Ross Clark Ross Clark

Is Justin Trudeau right to blame Canadian wildfires on climate change?

(Credit: Getty images)

Planes grounded in New York, people told to stay indoors – and an actress forced to leave the stage on Broadway because of the smoke. Canada is ‘on fire’ and New York is choking from the drifting smoke – and it is all the result of man-made climate change. We know this because Justin Trudeau and other have told us so. 

‘We’re seeing more and more of these fires because of climate change,’ tweeted Trudeau this week, ‘We’ll keep working – here at home and with partners around the world – to tackle climate change and address its impacts.’ 

US vice president Kamala Harris added her ha’porth of wisdom of wisdom by tweeting: ‘Millions of people are experiencing dangerous air quality due to wildfires across Canada, which are intensifying because of the climate crisis.’

The real world data doesn’t support the catastrophist narrative

Just the one problem. As is so often the case when it comes to extreme weather, the real world data doesn’t support the catastrophist narrative. Trudeau should have consulted his own government’s national fire database before spouting forth. There he would have seen that actually there has been a general downward trend in the number of wildland fires in the past 40 years. The database also records a metric relating to the total area of Canada burned in wildfires each year. This offers a less obvious trend. The ‘best’ years (i.e. smallest area burned) seem to be getting a bit worse, while the ‘worst’ years are seeing fewer hectares burned. The six worst years of the past four decades all occurred in the first half of that period.

Wildland fires are a mixture of several factors, of which the weather is just one. The Canadian Wildland Fire Information System also holds records for ‘fire weather’ (a combination of dryness and temperature), which show that the conditions this years are unusually bad for so early in the season, especially in British Columbia and Alberta. But how many fires get set depends on sources of ignition, and the size of those fires depends on the amount of vegetation there is to be burned, as well as on how keen and how effective fire-fighters are at attacking the blazes.
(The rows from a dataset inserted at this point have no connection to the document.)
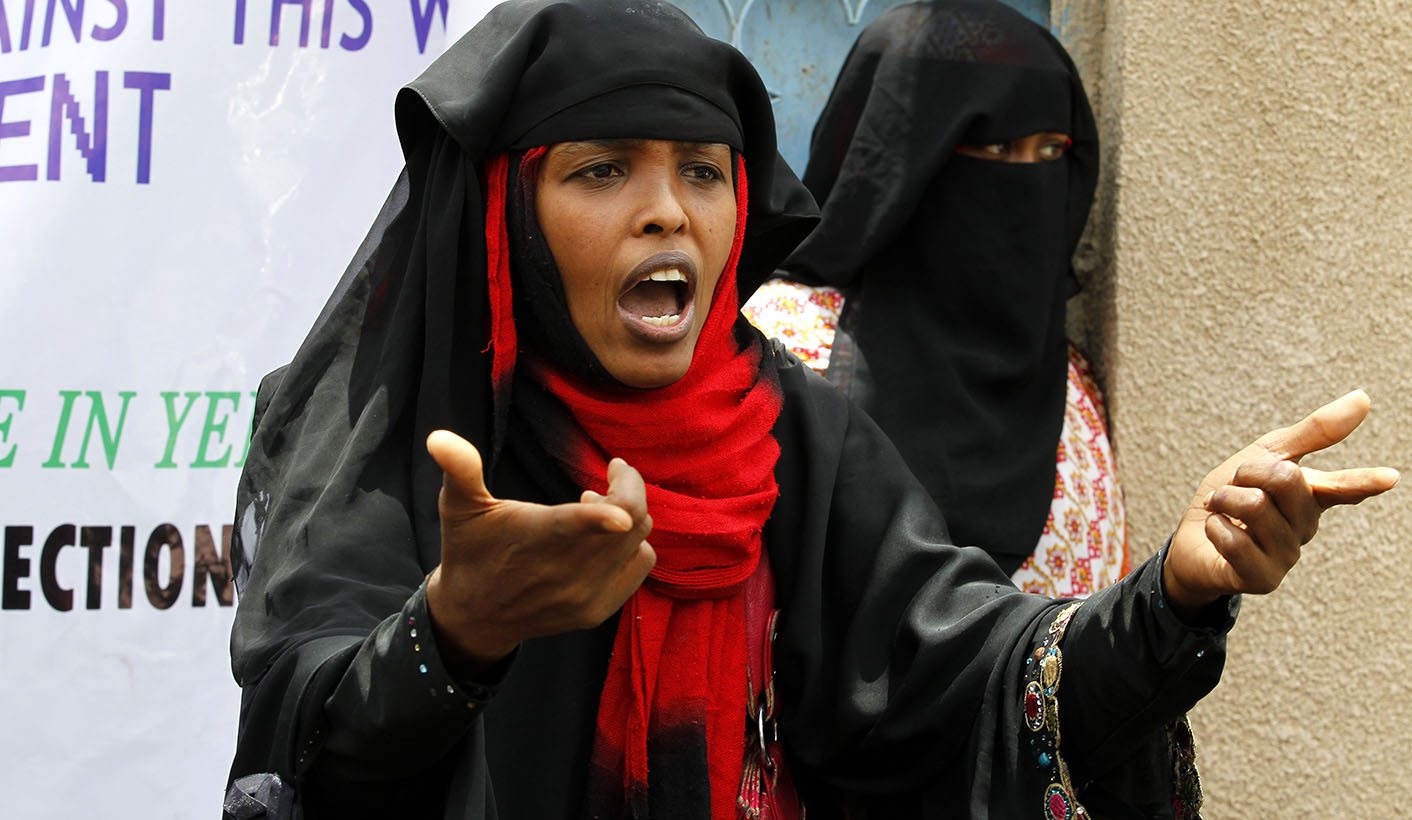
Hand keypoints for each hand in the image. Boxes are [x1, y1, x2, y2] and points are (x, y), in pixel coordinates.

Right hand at [423, 430, 655, 674]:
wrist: (474, 618)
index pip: (579, 523)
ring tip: (598, 505)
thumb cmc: (469, 550)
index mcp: (537, 538)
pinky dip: (632, 544)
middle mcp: (566, 572)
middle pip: (631, 518)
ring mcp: (585, 595)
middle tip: (607, 477)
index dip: (609, 505)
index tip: (620, 468)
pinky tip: (605, 537)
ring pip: (640, 540)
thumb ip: (459, 469)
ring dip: (630, 515)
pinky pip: (640, 564)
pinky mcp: (597, 611)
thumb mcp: (458, 507)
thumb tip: (437, 438)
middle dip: (626, 487)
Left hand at [1164, 389, 1399, 617]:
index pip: (1341, 486)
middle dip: (1247, 473)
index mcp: (1311, 496)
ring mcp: (1286, 556)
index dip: (1362, 481)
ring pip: (1256, 507)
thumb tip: (1362, 399)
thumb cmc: (1229, 496)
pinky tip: (1217, 532)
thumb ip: (1312, 433)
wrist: (1187, 539)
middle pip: (1286, 480)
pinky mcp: (1262, 579)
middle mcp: (1305, 527)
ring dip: (1225, 499)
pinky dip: (1215, 527)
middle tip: (1234, 485)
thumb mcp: (1263, 455)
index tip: (1389, 477)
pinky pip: (1235, 541)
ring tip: (1221, 508)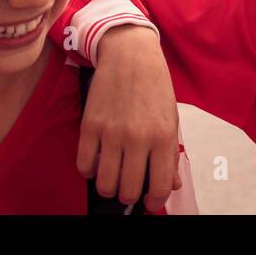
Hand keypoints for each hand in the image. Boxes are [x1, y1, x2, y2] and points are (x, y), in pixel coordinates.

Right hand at [76, 24, 182, 211]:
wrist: (130, 54)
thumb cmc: (155, 86)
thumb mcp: (171, 118)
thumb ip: (171, 153)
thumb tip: (172, 185)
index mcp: (163, 136)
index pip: (160, 186)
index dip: (155, 200)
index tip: (150, 200)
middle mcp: (138, 138)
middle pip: (128, 189)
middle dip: (129, 195)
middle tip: (129, 187)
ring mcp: (111, 133)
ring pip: (105, 183)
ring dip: (108, 187)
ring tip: (112, 178)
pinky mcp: (90, 126)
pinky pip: (84, 165)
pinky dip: (89, 171)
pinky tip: (96, 162)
One of the factors in the growth of devastating wildfires on the west coast of the US in recent years has been a dearth of fires for much of the past century. Greater firefighting skills resulted in the swift extinguishing of wildfires, which have always been part of the natural ecological cycle. That led to a growth in the amount of deadwood on forest floors – so that when fires did take hold there was more fuel for them to burn. Canada, too, has been criticised for over-controlling fires. Mark Heathcott, who formerly ran Parks Canada for two decades, has criticised the lack of controlled burning in recent years.

As for the issue of ignition sources, it is notable that the year with the fewest wildland fires and the smallest area burned of all the past 40 years was 2020 – a year when, thanks to the pandemic, there were fewer people out and about, holding barbecues in the woods and such like. It is little wonder that 2021 was an especially bad year for fires, when, as well as hot, dry weather in British Columbia, life returned a little more to normal and areas which might have burned in 2020 burned in 2021 instead.

None of this entirely absolves climate change from a role in wildland fires. In the case of the US west coast, the fire season has been lengthening, with fires now occurring later in the autumn. But no, we have not suddenly entered a hellish inferno thanks to man-made climate change. Justin Trudeau should check his own government data before spouting forth in future.